Calling the Prostitute

    How does God then convince the prostitute to become His wife?  Hosea 2:14 (HCSB) says "I am going to ... speak tenderly to her."  And what does God want?  Relationship.  Hosea 2:16 says God is waiting for the day when we call Him "my husband."
    Gomer apparently doesn't stay with Hosea long.  In Hosea 3, God tells Hosea to go buy her back, which he does.  It's as if God steps into the whore house to get her back.  Can you imagine Hosea, dressed like a priest, walking down the road in the town where this type of sin was going on?  As he's walking down the road, the area around him gets sketchier and sketchier.  People start staring as he walks, whispering to one another, "what's he doing here?"  Maybe one of them says, "he's going to get his wife, she's been sleeping around."  Can you imagine how ashamed and out of place Hosea may have felt?  But he obeys God.
    Can you imagine how Gomer may have felt?  Ashamed of what she's doing, but then surprised when he shows up, and even more ashamed?  But he buys her back, and instead of judging or condemning her, he says (3:2) "be faithful to me, and I will be faithful to you."

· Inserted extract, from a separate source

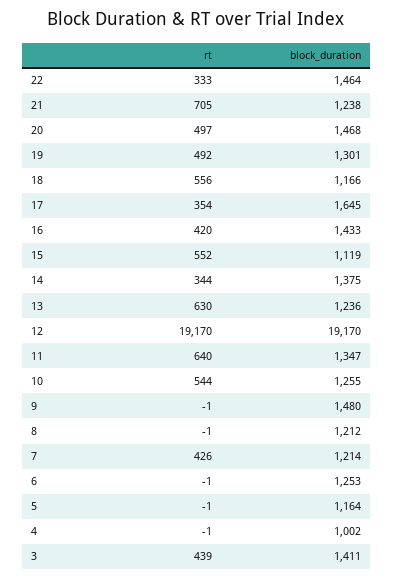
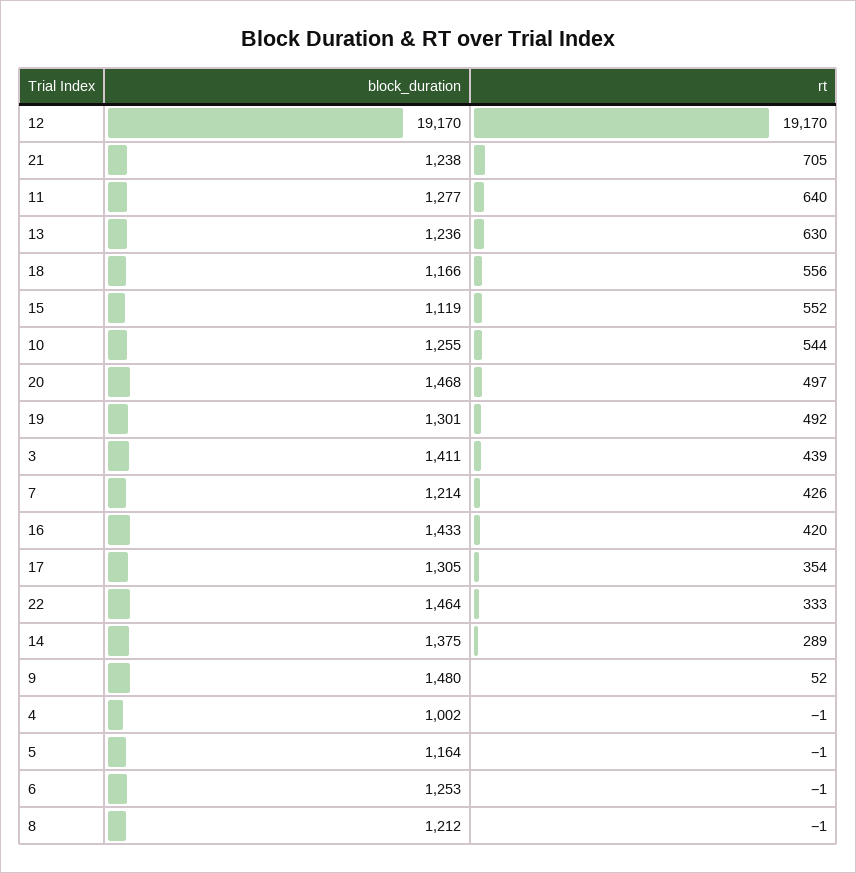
block_duration, 17: 1645 -> 1305
rt, 14: 344 -> 289
block_duration, 11: 1347 -> 1277
rt, 9: -1 -> 52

It's Hard to Break a Habit

    I think the first thing the story of Hosea teaches about people like Gomer is it can be difficult to change habits.  Gomer went back to her old manner of life (Hosea 3).  I wonder if that came out of shame.  It's quite possible their marriage caused a scandal.  It's also possible that the other women, her peers who should've been accepting and believed because God is merciful and gracious (Exodus 34:6), instead were judgmental and excluded her.  Gomer wouldn't have been the first prostitute God redeemed (Matthew 1:5).  We don't know from just the story.
    This shame, as we know from modern Christian addiction recovery ministries, could have made Gomer felt like she was no good, could never change, and thus had no choice but to go back to her old lifestyle.  Of course, that's not true.  Shame tells lies.  But it could've possibly made her feel that way.

The Relapse

    Another thing people with addictions sometimes do is relapse: they go back to their addictions and/or sins.  Sometimes a new life with promise just feels somehow too good for them.  Or they're not comfortable with it.  Or their cravings get the best of them.  Or maybe she ran into someone in the marketplace that is from the red light district where she was enslaved.  Maybe something triggered a memory of being a prostitute.  Maybe she felt socially excluded due to her past, and loneliness got the best of her.  There are numerous reasons why people relapse.
    But for whatever reason, she ended up right back in the red light district.  It appears that she is once again in bondage, even if she initially went back of her own free will.
    Now hear the love of God for us.  God tells Hosea to go buy her back.  So once again, Hosea goes down to the red light district.  Again, he's in the clothes fit for a Levite.  Surely people in the area were whispering to one another, "He's back?  Why?"  Maybe some replied "his wife left him."  Or others, "once a hooker, always a hooker."  Hosea could've been angry at her for leaving him.  Hosea could've felt ashamed and emasculated, which is common for men who have been betrayed by women.  Maybe someone whispered, "He must not be able to keep a woman," etc.
    God doesn't tell Hosea to judge her or rebuke her.  Or to have her stoned.  Gomer deserved all of these things.  She had been given a new and wonderful life, but she threw it all away again.
    God tells Hosea to buy her back (Hosea 3).  And God says the same to us.  If you have messed up your life, if you have given up, if you have thrown away everything good God has given you, God still wants you back.  God is pursuing you with love.  God still wants to give you a better life.  How could we not love a God like this?
    There is something in the heart of every human being that wants to run away from love like this.  That wants to give up.  But just as human beings have an infinite need to feel loved, God has an infinite supply of love to give to us.
    If you're reading this and you've messed up, stop beating yourself up.  1 John 1:9 says if we confess our sins, we will be forgiven.  That's all it takes.